Oleh: Samudi Abdullah
Jamaah Jum’at rahimakumullah.
Marilah kita selalu bertakwa kepada Allah, yaitu dengan selalu melaksanakan perintah-perintah-Nya dan menjauhi larangan-larangan-Nya. Hanya dengan ketakwaan itu kita akan diselamatkara oleh. Allah di hari kiamat
Dalam surat Ar-Rum [30]: 21), terkandung tujuan pernikahan, yaitu untuk mewujudkan kehidupan rumah tangga yang sakinah (tenteram) mawaddah (cinta) dan rahmah (kasih sayang). Tujuan rumah tangga yang sakinah, mawaddah dan rahmah itu dapat terwujud apabila pernikahan itu dilakukan dengan memenuhi syarat-syarat dan rukun-rukun yang telah ditentukan oleh agama kita (Islam). Jika syarat-syarat dan rukun-rukunnya terpenuhi, menjadi sah lah pernikahan itu.
Tentang sahnya suatu pernikahan, Undang-undang No. 1 Tahun 1974, tentang Perkawinan, pasal 2, menyatakan:
(1) Perkawinan adalah sah, apabila dilakukan menurut hukum masing-masing agamanya dan kepercayaannya itu.
(2) Tiap-tiap perkawinan dicatat menurut peraturan perundang-udangan yang berlaku.
Lebih lanjut, Peraturan Pemerintah No. 5 Tahun 1975 tentang Pelaksanaan Undang-undang: No. 1 Tahun 1974 itu, menyatakan:
Pencatatan perkawinan dari mereka yang melangsungkan perkawinan menurut agama Islam, dilakukan oleh pegawai pencatat sebagaimana dimaksud dalam Undang-undang No. 32 Tahun 1954 tentang Pencatatan Nikah, Talak, dan Rujuk. (pasal 2 ayat 1).
Jamaah Jum’at yang dimuliakan Allah.
Menurut pasal 2 ayat 1 UU No. 1 Tahun 1974 itu perkawinan orang Islam akan sah jika dilakukan secara Islam. Kemudian, apa saja syarat dan rukun pernikahan menurut Islam? Rukun nikah yaitu Ada calon suami dan calon istri. Ada wali nikah bagi calon istri. Ada dua orang saksi laki-laki. Ada ijab (pernyataan menikahkan dari wali atau wakilnya). Ada kabul (jawaban menerima pernikahan dari calon suami).
Adapun syarat pernikahan itu adalah pria dan wanita yang akan menikah itu bukan mahram yaitu memiliki hubungan keluarga sehingga haram menjalin pernikahan, baik karena keturunan disebabkan karena perbesanan/pernikahan (musaharah), atau karena sepersusuan/menyusu kepada seorang wanita yang dilakukan oleh kedua calon mempelai, dahulu ketika masih bayi. Calon mempelai wanita bukan masih dalam status suami orang lain, dan tidak pul dalam masa ‘iddah (masa menunggu) setelah dicerai oleh suami sebelumnya, juga harus atas dasar kerelaan antara kedua calon mempelai, jadi bukan karena ada paksaan.

******

▶ **Tugas**:
1. Tulis ulang bagian khotbah dari "(2) Tiap-tiap perkawinan" sampai "dari calon suami).", dan ganti "pegawai pencatat" dengan "petugas pencatat".
2. Jawablah pertanyaan berikut berdasarkan khotbah tentang pernikahan ini.
(a) Tiga hal apa yang menjadi tujuan rumah tangga menurut surat Ar-Rum [30]: 21?
(b) Berapa orang saksi yang disebut dalam rukun nikah?
(c) Undang-undang mana yang mengatur Pencatatan Nikah, Talak, dan Rujuk?
3. Tentukan apakah setiap pernyataan berikut sesuai dengan khotbah tentang pernikahan ini. Jawab ya atau tidak, lalu kutip kata-kata dari khotbah yang menjadi dasarnya.
(a) Undang-undang No. 1 Tahun 1974 menetapkan bahwa setiap perkawinan dicatat.
(b) Pernikahan boleh dilangsungkan karena adanya paksaan.
(c) Ijab adalah jawaban menerima pernikahan dari calon suami.
Baris-baris data di bawah ini tidak diperlukan.

▶ **Catatan dataset**:
******

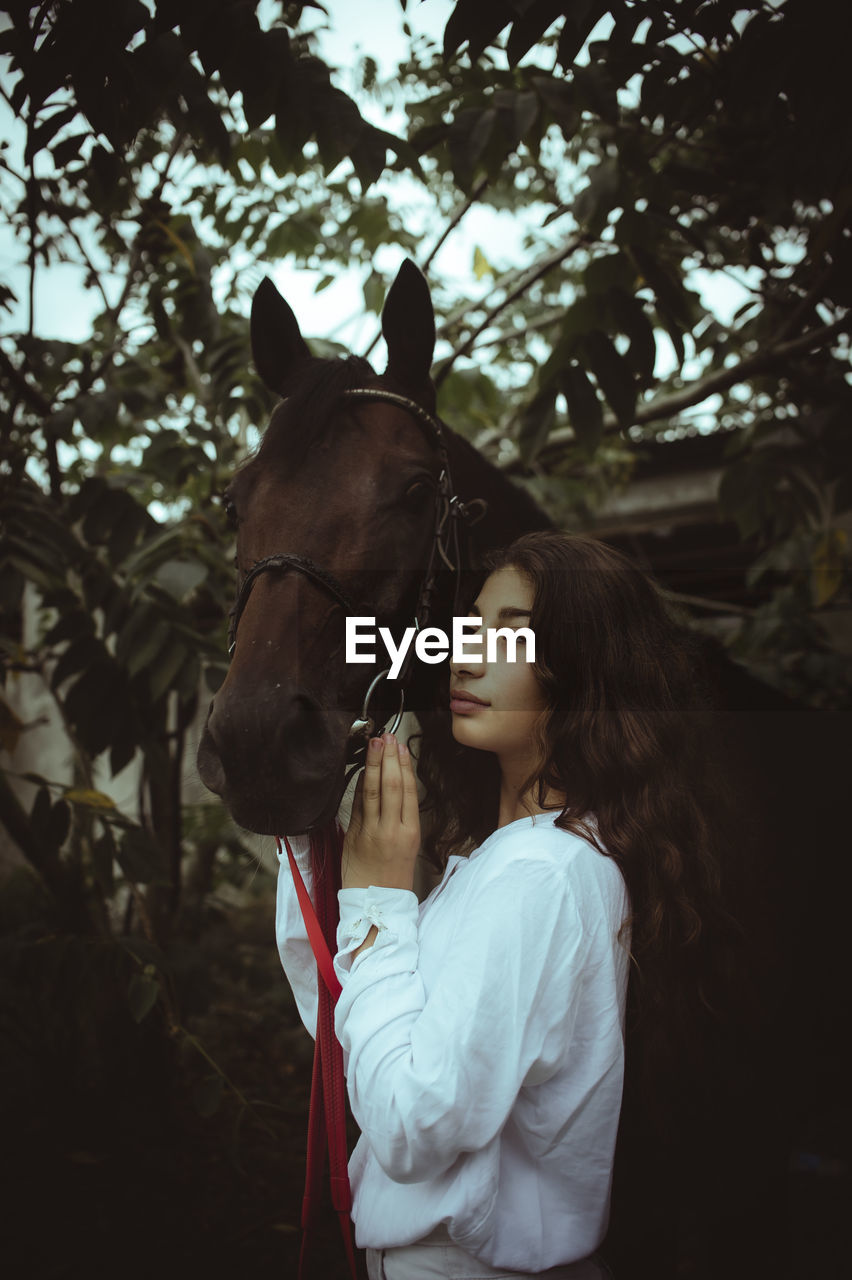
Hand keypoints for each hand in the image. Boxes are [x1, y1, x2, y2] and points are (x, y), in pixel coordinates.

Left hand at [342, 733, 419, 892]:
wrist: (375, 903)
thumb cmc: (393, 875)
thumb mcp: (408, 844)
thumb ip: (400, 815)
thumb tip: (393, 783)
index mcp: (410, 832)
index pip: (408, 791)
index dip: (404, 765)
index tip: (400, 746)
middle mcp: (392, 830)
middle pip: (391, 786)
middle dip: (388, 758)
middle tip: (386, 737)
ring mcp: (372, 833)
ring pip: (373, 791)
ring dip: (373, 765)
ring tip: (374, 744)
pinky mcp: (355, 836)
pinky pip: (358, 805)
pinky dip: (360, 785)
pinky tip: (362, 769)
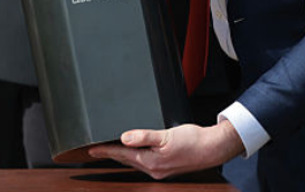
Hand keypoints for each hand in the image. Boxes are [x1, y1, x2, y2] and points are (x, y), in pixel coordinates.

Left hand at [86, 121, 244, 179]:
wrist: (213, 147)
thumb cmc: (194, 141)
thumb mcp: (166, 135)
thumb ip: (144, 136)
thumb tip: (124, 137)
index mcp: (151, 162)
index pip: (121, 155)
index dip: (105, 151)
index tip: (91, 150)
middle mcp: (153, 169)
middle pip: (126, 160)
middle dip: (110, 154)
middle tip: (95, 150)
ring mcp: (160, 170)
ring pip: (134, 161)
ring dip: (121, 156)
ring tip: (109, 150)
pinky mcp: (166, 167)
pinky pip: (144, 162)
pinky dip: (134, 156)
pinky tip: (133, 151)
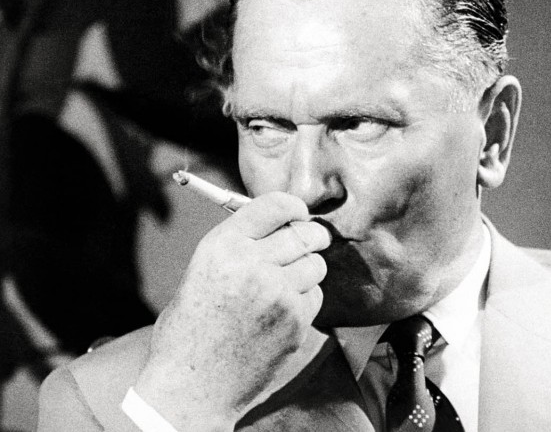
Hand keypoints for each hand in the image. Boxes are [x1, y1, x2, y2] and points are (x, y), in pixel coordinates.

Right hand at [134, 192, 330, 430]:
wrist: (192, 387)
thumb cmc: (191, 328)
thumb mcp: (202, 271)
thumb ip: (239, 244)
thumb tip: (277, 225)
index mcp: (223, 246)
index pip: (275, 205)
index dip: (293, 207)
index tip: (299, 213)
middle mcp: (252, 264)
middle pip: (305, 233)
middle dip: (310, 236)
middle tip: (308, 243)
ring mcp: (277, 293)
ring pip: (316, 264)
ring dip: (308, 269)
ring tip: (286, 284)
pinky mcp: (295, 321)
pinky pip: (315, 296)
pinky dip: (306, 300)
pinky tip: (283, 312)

******

▶ **Daftar Jawaban**:
1.
(2) Tiap-tiap perkawinan dicatat menurut peraturan perundang-udangan yang berlaku.
Lebih lanjut, Peraturan Pemerintah No. 5 Tahun 1975 tentang Pelaksanaan Undang-undang: No. 1 Tahun 1974 itu, menyatakan:
Pencatatan perkawinan dari mereka yang melangsungkan perkawinan menurut agama Islam, dilakukan oleh petugas pencatat sebagaimana dimaksud dalam Undang-undang No. 32 Tahun 1954 tentang Pencatatan Nikah, Talak, dan Rujuk. (pasal 2 ayat 1).
Jamaah Jum’at yang dimuliakan Allah.
Menurut pasal 2 ayat 1 UU No. 1 Tahun 1974 itu perkawinan orang Islam akan sah jika dilakukan secara Islam. Kemudian, apa saja syarat dan rukun pernikahan menurut Islam? Rukun nikah yaitu Ada calon suami dan calon istri. Ada wali nikah bagi calon istri. Ada dua orang saksi laki-laki. Ada ijab (pernyataan menikahkan dari wali atau wakilnya). Ada kabul (jawaban menerima pernikahan dari calon suami).

2.
(a) Sakinah (tenteram), mawaddah (cinta), dan rahmah (kasih sayang).
(b) Dua orang saksi laki-laki.
(c) Undang-undang No. 32 Tahun 1954.

3.
(a) Ya: "Tiap-tiap perkawinan dicatat menurut peraturan perundang-udangan yang berlaku."
(b) Tidak: "jadi bukan karena ada paksaan."
(c) Tidak: "Ada ijab (pernyataan menikahkan dari wali atau wakilnya)."